Unless you’re a veteran real estate investor who has purchased foreclosures in the past, you’ll want to work with an experienced real estate agent. And in this context, “experience” means someone who has helped clients buy foreclosed homes in the past.

We just talked about some of the ways that the foreclosure buying process differs from a regular transaction. So it’s wise to have someone on your side who understand the process inside and out. An agent can help you find a property, evaluate the price, and write an offer in a timely fashion — and those are the basic steps to success.

The best-case scenario is to find a real estate agent / broker who works directly with banks or companies that actually own foreclosure homes in your target area. At the very least, you’ll want to find one who understands the basic steps involved in the buying process. Remember, it’s not a typical real estate transaction.

3. Get pre-approved so you can move quickly.

Unless you plan to pay cash for the home, you’ll want to get pre-approved by a mortgage lender before making an offer. The pre-approval letter will outline how much money you can borrow, based on the lender’s review of your income and debts.

It’s always wise for borrowers to get pre-approved before entering the real estate market. But it’s especially important when buying a foreclosure home in Washington. The market for foreclosed properties tends to move quickly. There are bargains to be found, and a lot of buyers and investors are competing for those bargains.

4. Study the market by looking at comparable sales.

Efficiency is key when shopping for a foreclosed home in Washington State. These properties tend to get snapped up quickly, due to the fact that they’re often priced below market value. So you’ll want to be ready to make an offer at a moment’s notice.

This is where market research comes into the picture. Before trying to buy a foreclosure property, spend some time researching the local real estate market. In particular, pay close attention to recent sales prices for similar properties.
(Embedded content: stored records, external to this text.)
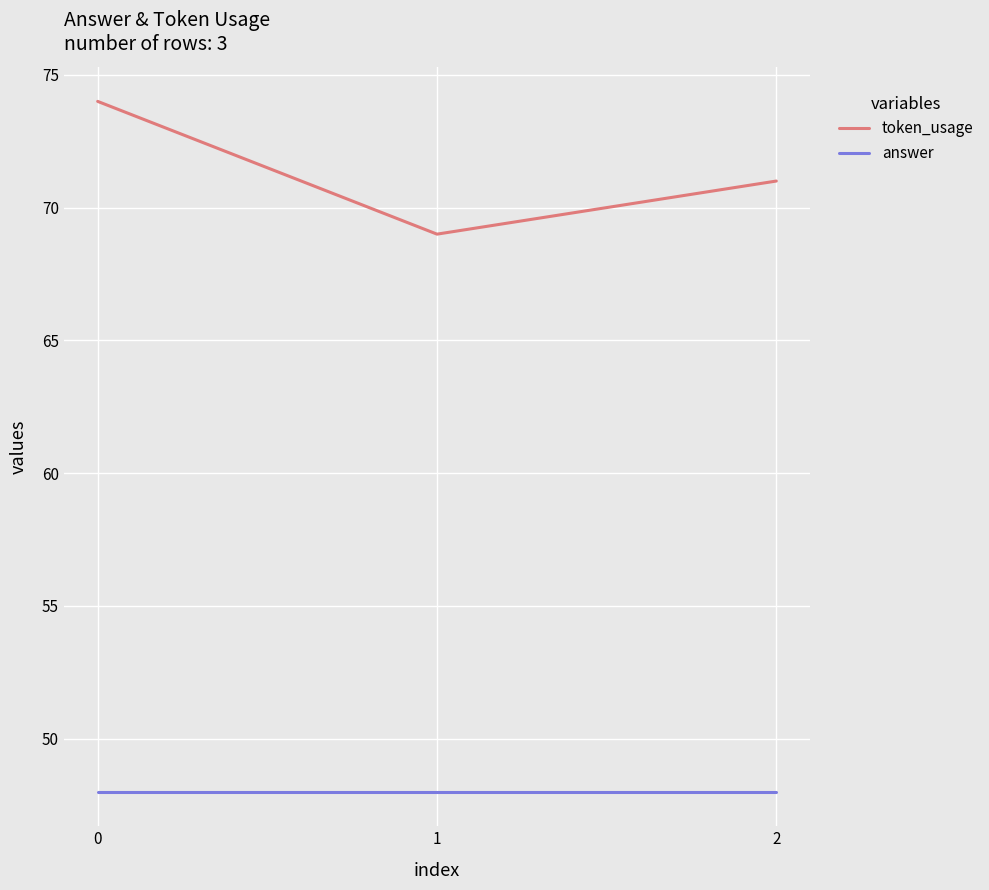

Rank the series by their average value, from highest to lowest.

token_usage, answer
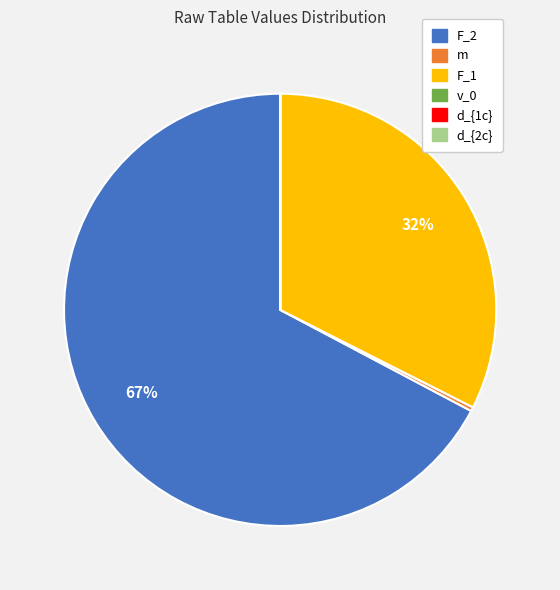

The m slice represents 0% of the pie. True or false?

True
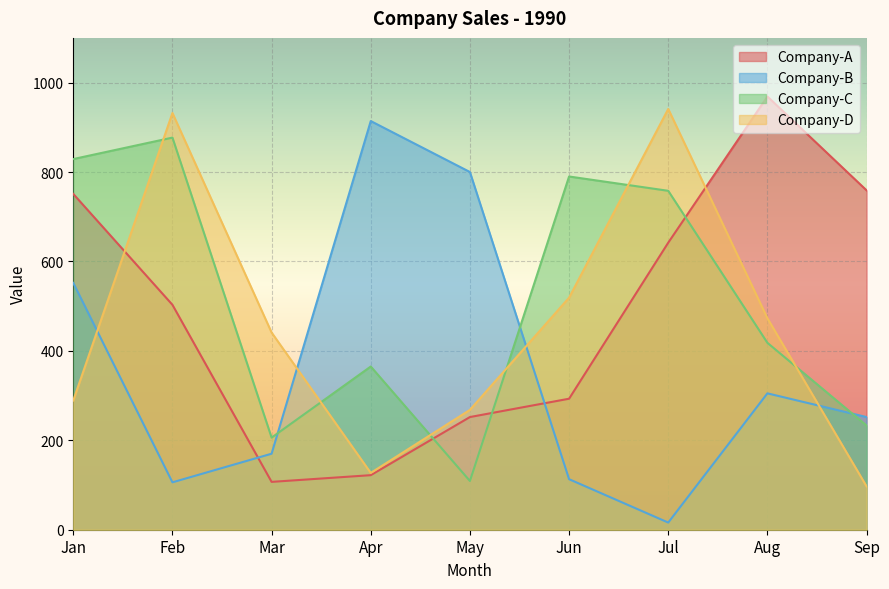

Count the number of data series in this chart.

4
This will help you (A) validate the seller’s asking price and (B) spot the best deals.

5. Use multiple websites to track the market.

Websites like RealtyTrac specialize in foreclosure listings. So if you’re serious about buying a foreclosed property in Washington, those sites are a good place to start.

But don’t stop there. Using multiple search sites will give you even better coverage. Most of the major real estate listing websites allow buyers to search for foreclosed homes. Look for a search option that says “listing type” (or something similar), and then check the box for foreclosure or “REO.”

Did you know? REO stands for “real estate owned.” This label is used to describe homes that have been foreclosed on, and are now back on the market. REO properties are typically owned by banks, government agencies like HUD, or government loan insurers like Fannie Mae.

So there you have them, five tips for buying a foreclosure home in Washington State!